Personal information
- Full name: Adam Azeez Arisekola
- Date of birth: 25 August 2003 (age 22)
- Place of birth: Kwara State, Nigeria
- Height: 1.83 m (6 ft 0 in)
- Position: Centre-forward

Team information
- Current team: Kedah FA
- Number: 10

Senior career*
- Years: Team / Apps / (Gls)
- 2024–2025: PT Athletic / 18 / (7)
- 2025–: Kedah FA / 0 / (0)

= Azeez Arisekola Adam =

Nigerian footballer

Adam Azeez Arisekola (born 25 August 2003) is a Nigerian professional footballer who plays as a striker for Malaysian club Kedah FA.

== Club career ==
=== PT Athletic (Putrajaya) ===
In May 2024, Adam joined PT Athletic FC (then known as Putrajaya Athletic) for the 2024–25 Malaysia A1 Semi-Pro League season. He quickly became a key part of the squad, notably scoring four goals in a single match during the early part of the season.

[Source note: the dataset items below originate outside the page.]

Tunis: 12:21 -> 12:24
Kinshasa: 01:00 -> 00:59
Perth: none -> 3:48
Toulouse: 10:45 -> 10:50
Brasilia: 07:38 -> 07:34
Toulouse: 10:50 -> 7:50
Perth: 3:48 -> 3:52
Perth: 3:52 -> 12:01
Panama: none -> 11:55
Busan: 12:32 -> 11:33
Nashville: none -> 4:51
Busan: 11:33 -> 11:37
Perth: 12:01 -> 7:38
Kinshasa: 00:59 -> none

Adam represented the club in the 2024–25 Malaysia Cup, appearing in both legs of the Round of 16 against Malaysia Super League side Sabah.

=== Kedah FA ===
On 28 July 2025, Adam signed with Kedah FA to lead their attack in the Liga A1 Semi-Pro. His transfer was noted by local sports analysts as a strategic move by the "Helang Merah" to strengthen their squad with foreign talent alongside developing local youth players. Upon joining, he expressed his determination to continue his goal-scoring form at the Alor Setar-based club.